Question

The maximum value of the function $\sin x+\cos x$ is

• A. 1
• B. $\sqrt{2}$
• C. 2
• D. None of these

Answer 1

Answer: (B)

Let $f(x)=\sin x+\cos x\Rightarrow f^{\prime }(x)=\cos x-\sin x$
and $f^{\prime \prime }(x)=-\sin x-\cos x=-(\sin x+\cos x)$
For maxima or minima put $f^{\prime }(x)=0$.
$\therefore \cos x-\sin x=0$
$\Rightarrow \sin x=\cos x$
$\Rightarrow \frac{\sin x}{\cos x}=1$
$\Rightarrow \tan x=1$
$\Rightarrow x=\frac{\pi }{4},\frac{5\pi }{4},\dots$
Now, $f^{\prime \prime }(x)$ will be negative when $(\sin x+\cos x)$ is positive i.e., when $\sin x$ and $\cos x$ are both positive.
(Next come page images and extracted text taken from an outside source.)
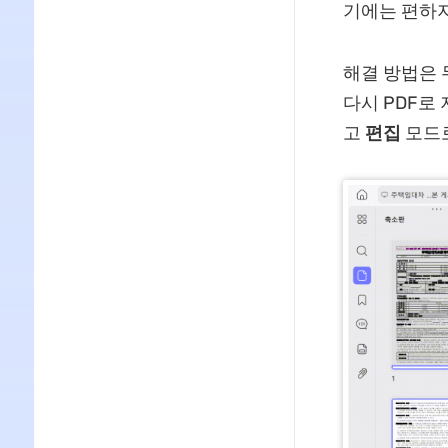
기에는 편하지
해결 방법은 
다시 PDF로 
고
편집
모드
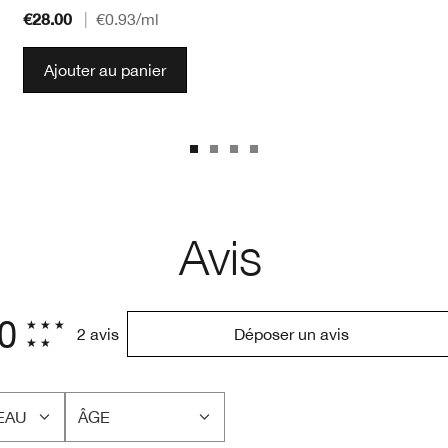
€28.00
|
€0.93
/ml
Ajouter au panier
Avis
.0
2 avis
Déposer un avis
EAU
ÂGE
FRANÇAIS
Also, we know that $\sin x$ and $\cos x$ both are positive in the first quadrant.
Then, $f^{\prime \prime }(x)$ will be negative when $x\in \left(0,\frac{\pi }{2}\right)$.
Thus, we consider $x=\frac{\pi }{4}$.
$f^{\prime \prime }\left(\frac{\pi }{4}\right)=-\left(\sin \frac{\pi }{4}+\cos \frac{\pi }{4}\right)$
$=-\left(\frac{1}{\sqrt{2}}+\frac{1}{\sqrt{2}}\right)=-\frac{2}{\sqrt{2}}=-\sqrt{2}<0$
By second derivative test, $f$ will be maximum at $x=\frac{\pi }{4}$ and the maximum value of $f$ is
$f\left(\frac{\pi }{4}\right)=\sin \frac{\pi }{4}+\cos \frac{\pi }{4}=\frac{1}{\sqrt{2}}+\frac{1}{\sqrt{2}}=\frac{2}{\sqrt{2}}=\sqrt{2}$